12.09.2019 12:03 |

Lebenslang Hundeverbot

Unerlaubtes Gassigehen: Bis 20.000 € Strafe drohen

Im Grätzel rund um die Ziegelhofstraße in Wien-Donaustadt herrscht erneut helle Aufregung. Fast auf den Tag genau vor einem Jahr verbiss sich ein Rottweiler in einen 17 Monate alten Buben - Waris starb im Spital. Dem Frauerl des Tieres wurde lebenslanges Hundehalteverbot auferlegt. Doch darauf pfeift Lydia W. - wie berichtet. Die Spaziergänge mit einem schwarzen Labrador könnten die Frau nun teuer zu stehen kommen. Der Strafrahmen beträgt bis zu 20.000 Euro, Stadträtin Ulli Sima (SPÖ) will mit aller Härte durchgreifen.

Im September 2018 kam es zu der letztlich tödlichen Attacke. Lydia W. war mit ihrem Rottweiler, einem Listenhund, und 1,4 Promille Alkohol im Blut spazieren, als sich das Tier im Kopf des Buben verbiss. Zweieinhalb Wochen später starb der Bub, die Frau wurde (nicht rechtskräftig) zu 18 Monaten Haft, davon sechs unbedingt, verurteilt.

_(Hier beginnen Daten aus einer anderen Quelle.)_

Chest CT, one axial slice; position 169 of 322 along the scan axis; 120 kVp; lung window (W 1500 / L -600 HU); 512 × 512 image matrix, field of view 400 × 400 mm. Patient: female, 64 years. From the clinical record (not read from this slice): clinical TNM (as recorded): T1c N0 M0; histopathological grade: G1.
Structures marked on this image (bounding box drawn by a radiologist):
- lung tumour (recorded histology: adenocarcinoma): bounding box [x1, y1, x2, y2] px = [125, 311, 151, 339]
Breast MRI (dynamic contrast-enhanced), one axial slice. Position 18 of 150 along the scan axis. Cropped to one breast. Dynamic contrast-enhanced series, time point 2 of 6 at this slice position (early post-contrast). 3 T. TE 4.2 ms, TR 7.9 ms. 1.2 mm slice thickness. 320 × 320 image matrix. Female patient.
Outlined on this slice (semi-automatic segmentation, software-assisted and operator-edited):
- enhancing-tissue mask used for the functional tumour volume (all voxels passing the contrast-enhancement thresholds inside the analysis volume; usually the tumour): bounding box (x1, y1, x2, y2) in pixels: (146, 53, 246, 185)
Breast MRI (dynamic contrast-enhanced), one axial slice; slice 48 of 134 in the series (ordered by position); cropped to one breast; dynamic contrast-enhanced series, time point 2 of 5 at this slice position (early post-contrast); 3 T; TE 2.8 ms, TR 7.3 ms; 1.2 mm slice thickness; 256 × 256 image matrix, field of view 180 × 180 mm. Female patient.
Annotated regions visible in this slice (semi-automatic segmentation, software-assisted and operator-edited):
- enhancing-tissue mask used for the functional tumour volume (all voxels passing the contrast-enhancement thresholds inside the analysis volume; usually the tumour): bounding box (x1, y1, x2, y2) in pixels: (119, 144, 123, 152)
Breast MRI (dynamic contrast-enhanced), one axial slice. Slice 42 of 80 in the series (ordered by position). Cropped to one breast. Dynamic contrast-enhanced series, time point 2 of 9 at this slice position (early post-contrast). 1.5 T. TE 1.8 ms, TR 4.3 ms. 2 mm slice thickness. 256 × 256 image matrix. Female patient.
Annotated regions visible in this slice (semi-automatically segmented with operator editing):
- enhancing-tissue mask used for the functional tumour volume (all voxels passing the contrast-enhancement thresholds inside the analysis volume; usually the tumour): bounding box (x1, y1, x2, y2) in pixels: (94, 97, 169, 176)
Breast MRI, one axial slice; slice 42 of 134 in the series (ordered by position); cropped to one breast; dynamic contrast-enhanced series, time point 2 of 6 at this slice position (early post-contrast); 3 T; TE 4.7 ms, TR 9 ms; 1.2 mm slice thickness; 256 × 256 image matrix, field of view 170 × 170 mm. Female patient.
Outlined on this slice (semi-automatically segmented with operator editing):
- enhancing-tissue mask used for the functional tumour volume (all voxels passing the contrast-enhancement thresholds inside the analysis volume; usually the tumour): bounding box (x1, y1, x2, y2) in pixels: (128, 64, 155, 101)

Hundehalteverbot schließt auch Umgang mit Hunden ein
Darüber hinaus verpasste die Gemeinde Wien der Verurteilten ein lebenslanges Hundehalteverbot, das auch jeglichen Umgang mit einem Hund einschließt. Gegen die Gefängnisstrafe berief die Wienerin, auf das Verbot pfeift sie. Denn seit geraumer Zeit beobachteten Nachbarn immer wieder, dass W. mit einem schwarzen Labrador (wenn auch an der Leine) Gassi geht. Im Grätzel herrscht Fassungslosigkeit. Zuletzt hatten Anrainer die Frau mit einem Handy „geblitzt“ und die Polizei alarmiert.

Strafrahmen bis zu 20.000 Euro
Es wurde eine verwaltungsrechtliche Anzeige nach dem Wiener Tierhaltegesetz gelegt, so ein Polizeisprecher am Mittwoch gegenüber krone.at. Genau dieses Gesetz war nach dem schrecklichen Vorfall vor einem Jahr deutlich verschärft worden. Der Strafrahmen beträgt bis zu 20.000 Euro, Wiens Tierschutzstadträtin Ulli Sima kündigte an, dass die Behörde mit voller Härte vorgehen wird.